* **Compiti da svolgere**
- a) Secondo il testo su san Giovanni Crisostomo, che cosa significa il soprannome "Crisostomo"?
- b) Riprendi il testo su san Giovanni Crisostomo e proseguilo a partire dall'ultima frase riportata.

* **Brano di lettura**
§ §
S. Giovanni Crisostomo
Aforisma
"Bisogna che l'anima del sacerdote risplenda come luce che illumina il mondo"
La vita
L'insigne e glorioso vescovo san Giovanni detto “Crisostomo”, che significa “bocca d'oro” per la sua aurea eloquenza, ha operato una lunga serie d'illustri azioni, le quali raccolte sarebbe facile scrivere un libro; ma ne racconteremo alcune delle più importanti, dalle quali si può conoscere il suo santo zelo per il bene del prossimo e per la Santa Chiesa.
Verso l’anno 347, nacque Giovanni in Antiochia da genitori distinti per nascita e per carità. Sin dalla culla perdette il padre, e la giovane madre, rimasta vedova, non volle più risposarsi per dedicarsi a sé e alla cura del suo figliolo; non si risparmiò fatiche, né spese, né lavoro per renderlo a suo tempo un uomo capace di grandi imprese. Giovanni studiò la retorica presso il famoso Libanio, e la filosofia presso Andragato, e vi fece così grandi progressi, che appena aveva finito di esser discepolo, comparve quale dotto ed esperto maestro. Essendo andato nell'Accademia di Atene, vi parlò con tal eloquenza e forza riguardo la santità e verità della fede cristiana, che uno di quei filosofi chiamato Antemo domandò il battesimo e divenne un fervente e zelante cristiano.
§ §
* **Estratti delle righe**
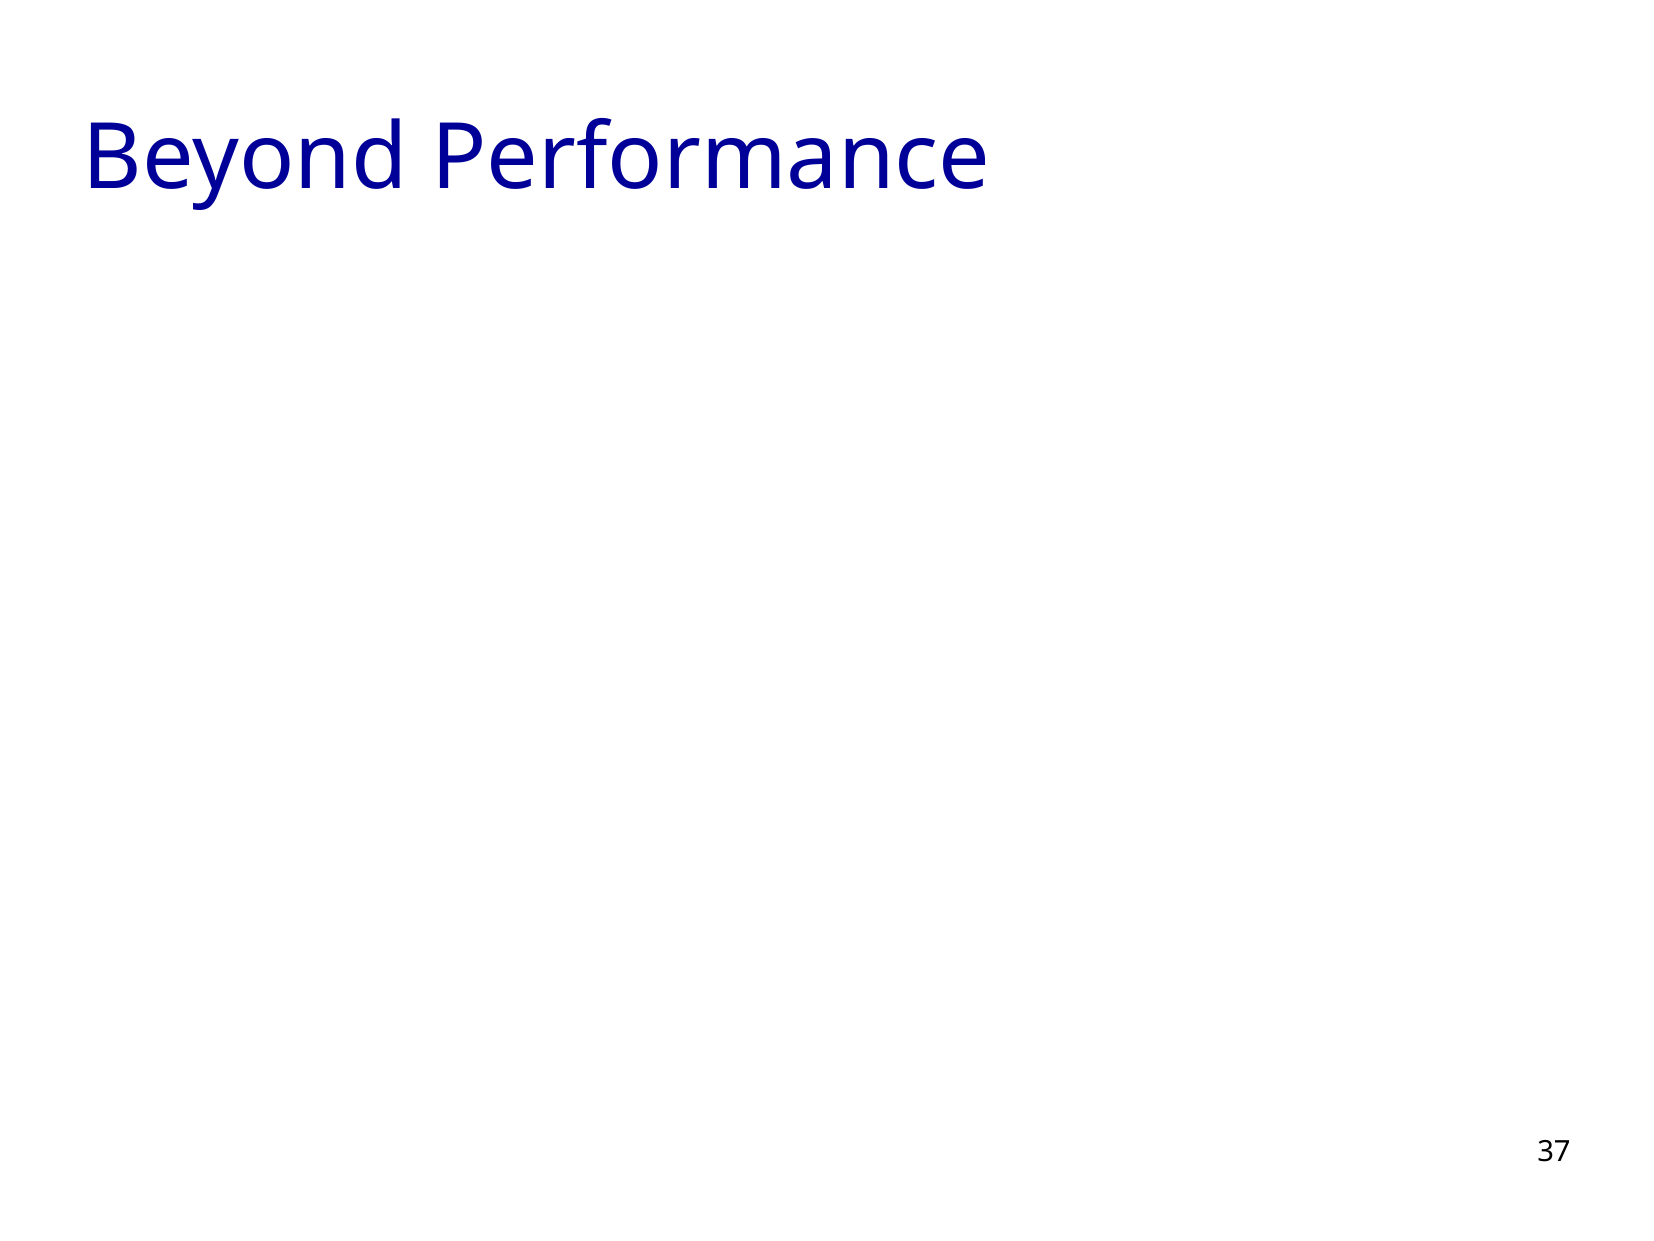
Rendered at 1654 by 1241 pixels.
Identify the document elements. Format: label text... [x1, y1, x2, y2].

title Beyond Performance [82, 49, 1571, 257]
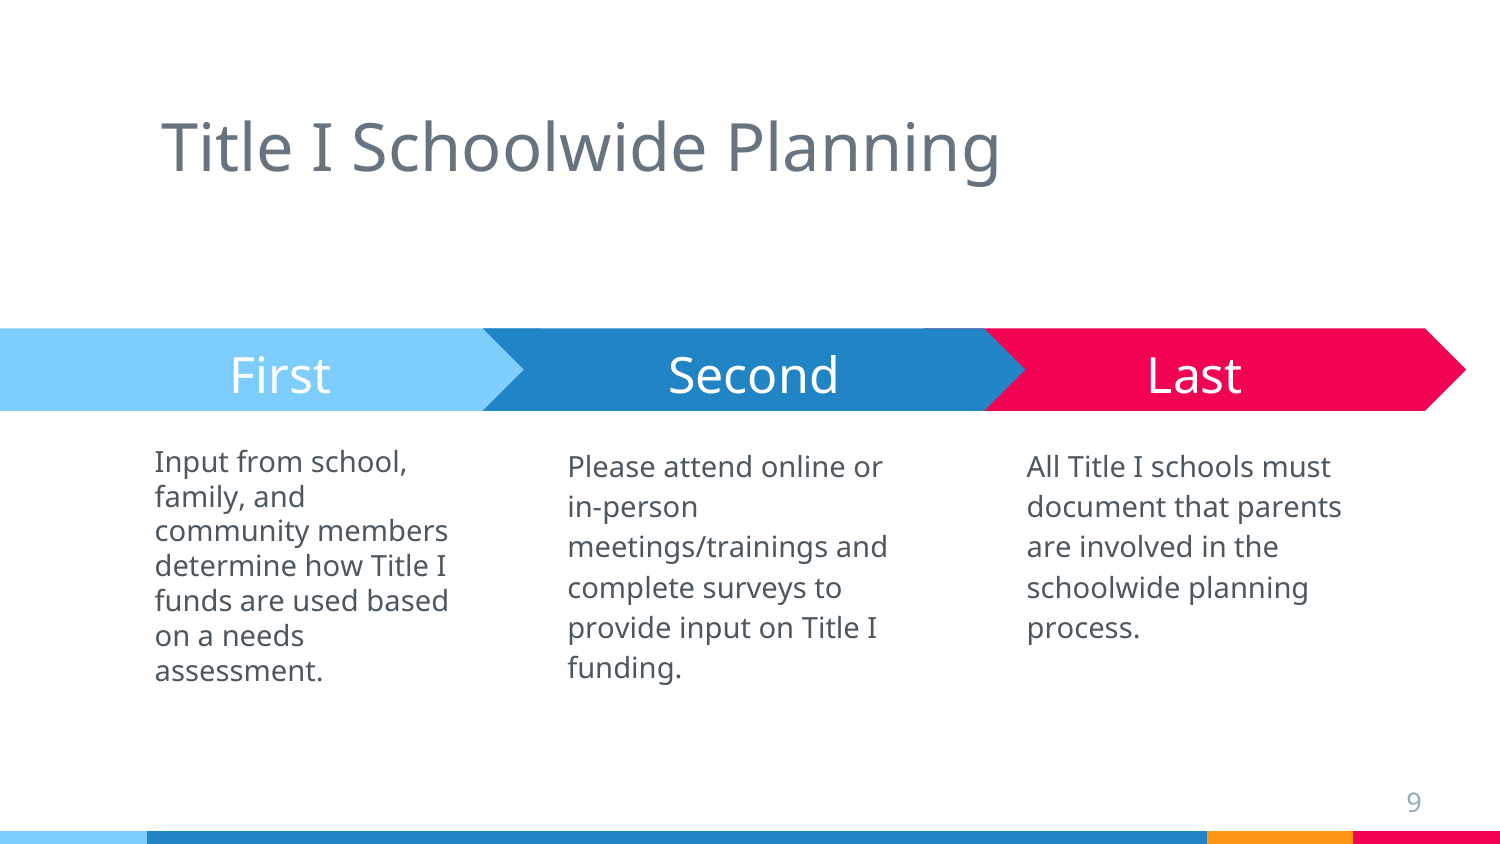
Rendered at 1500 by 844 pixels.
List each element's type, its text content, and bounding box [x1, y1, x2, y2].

text_box Input from school, family, and community members determine how Title I funds are used based on a needs assessment. [140, 435, 467, 695]
text_box Last [985, 328, 1467, 411]
text_box [1391, 770, 1482, 822]
text_box Second [482, 328, 1026, 411]
title Title I Schoolwide Planning [146, 58, 1207, 200]
text_box All Title I schools must document that parents are involved in the schoolwide planning process. [1011, 428, 1379, 757]
text_box Please attend online or in-person meetings/trainings and complete surveys to provide input on Title I funding. [552, 428, 934, 764]
text_box [107, 435, 475, 757]
text_box First [0, 328, 523, 411]
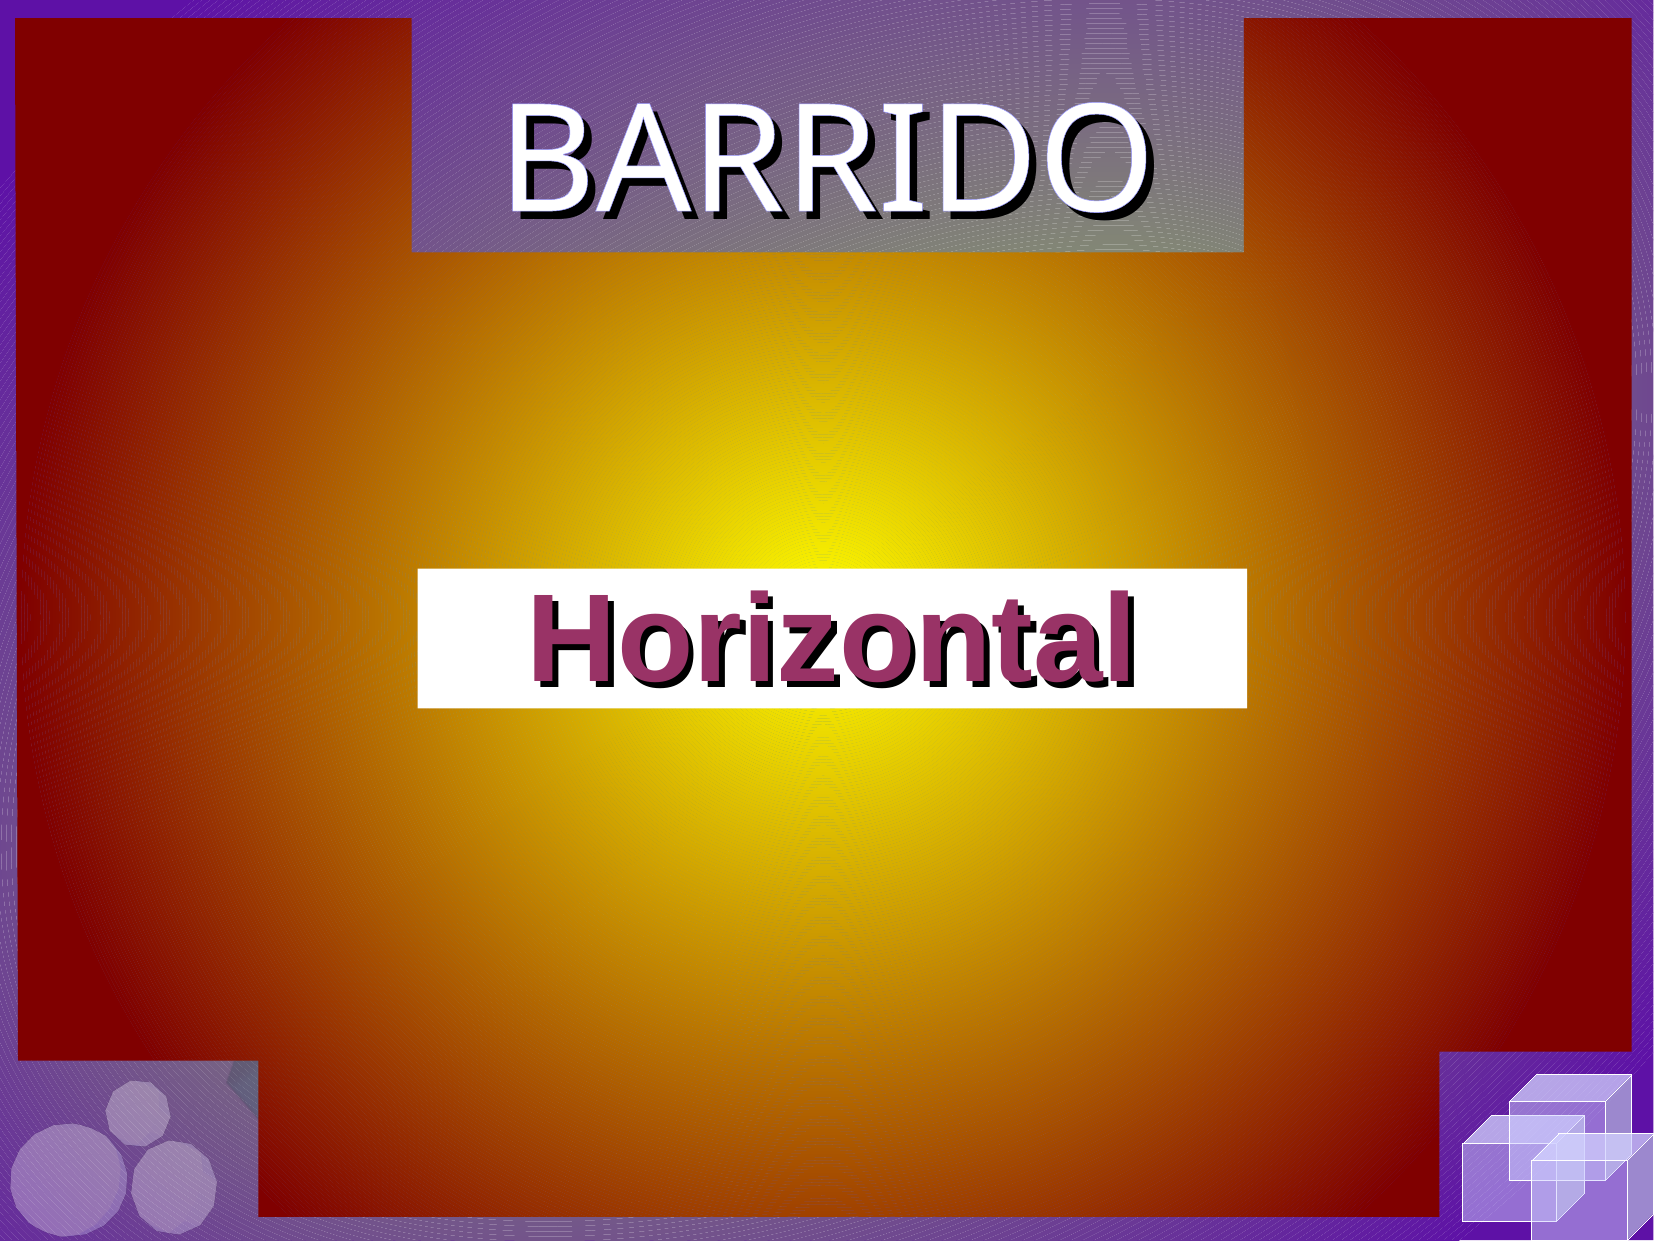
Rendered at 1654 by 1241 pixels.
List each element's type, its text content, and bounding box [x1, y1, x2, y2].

title Horizontal [417, 568, 1248, 709]
title BARRIDO [412, 47, 1243, 252]
text_box [15, 18, 1632, 1217]
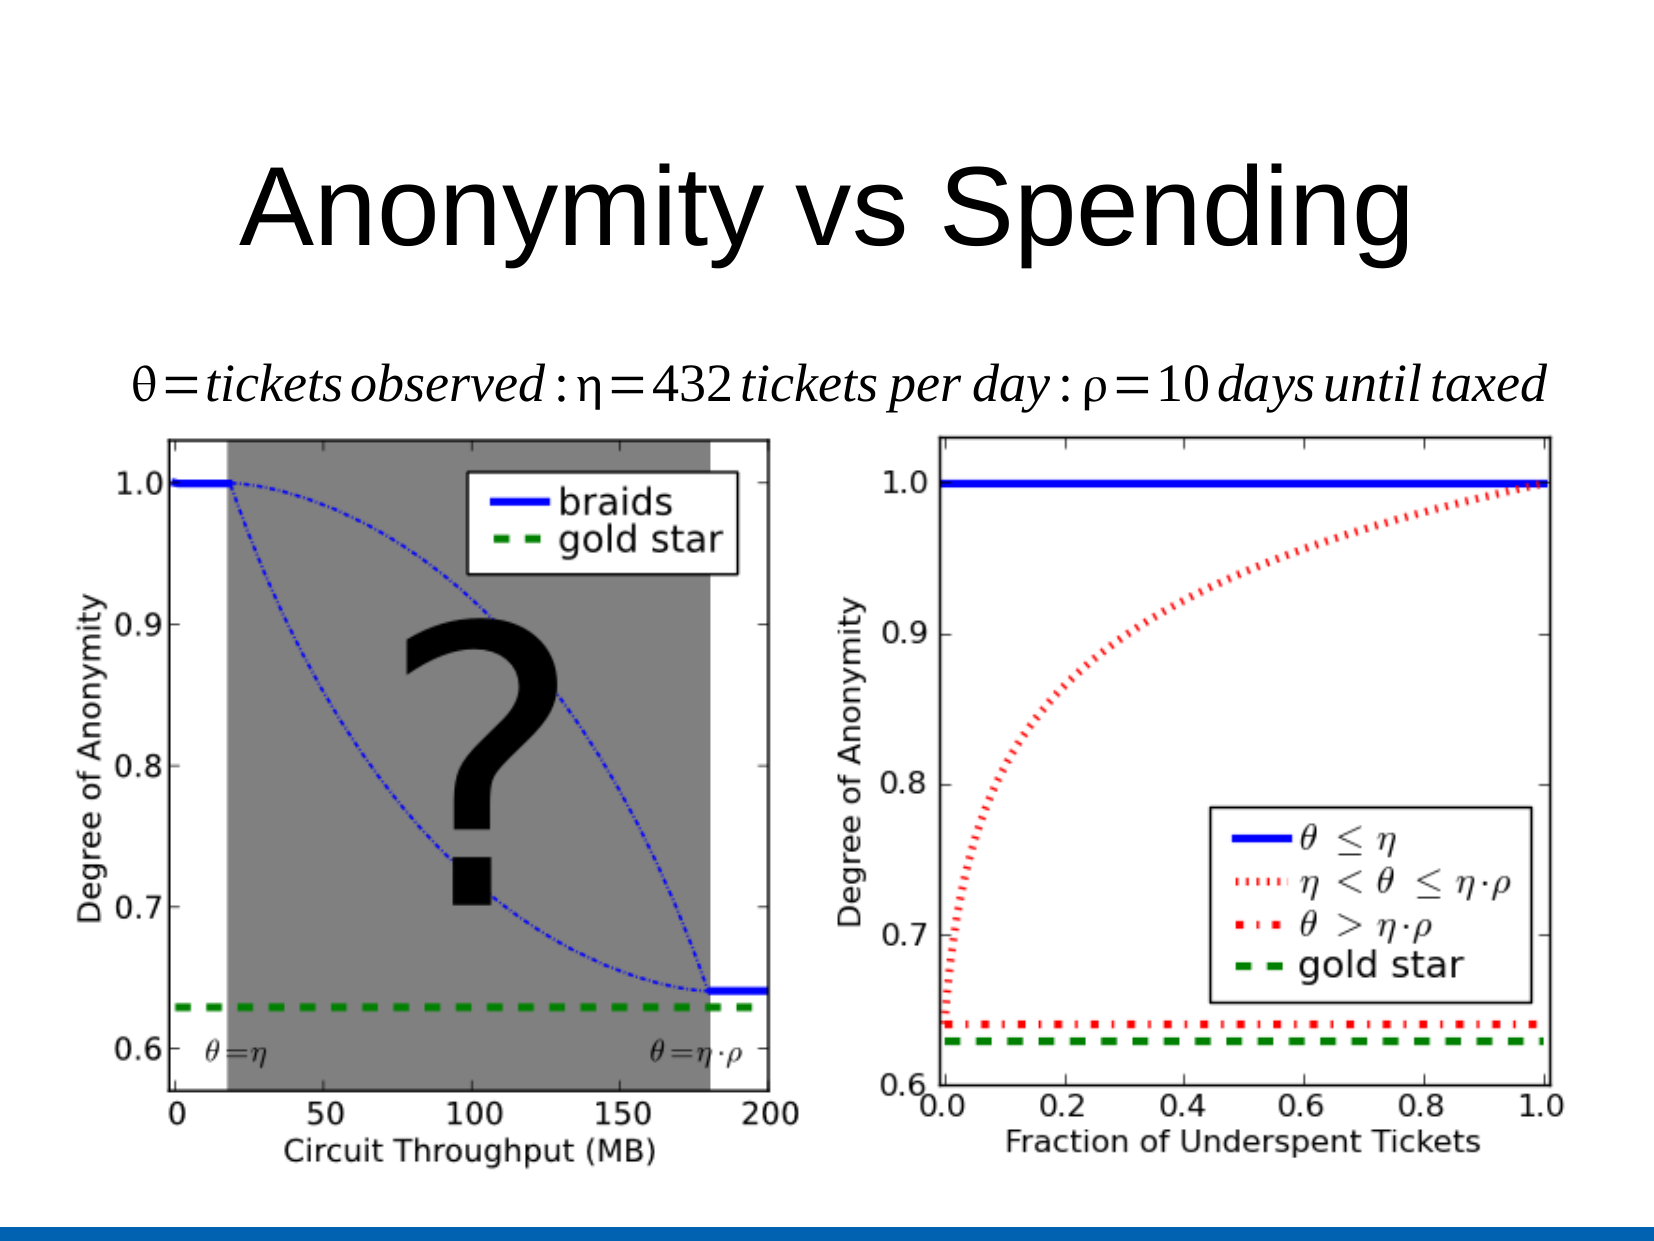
§ §
* **Risultati per compito**
- a) Significa "bocca d'oro", per la sua aurea eloquenza.

- b)
Aveva una forte inclinazione agli esercizi del foro; ma appena cominciò ad usare la sua eloquenza vanamente nel trattare le cause, si sentì disturbato e riconobbe il pericolo che ordinariamente era connesso a tale ufficio. Si confidò dunque per una direzione spirituale con san Melezio, vescovo di Antiochia, il quale, riconosciuta quella bell'anima, prese l'occasione per favorire la Chiesa e per sottrarre al mondo un simile e santo oratore. Consigliò a Giovanni di ritirarsi in un santo monastero, ch’era nei sobborghi della città, dove studiò le Sacre divine Scritture, e così fece progressi meravigliosi in ogni sorta di virtù.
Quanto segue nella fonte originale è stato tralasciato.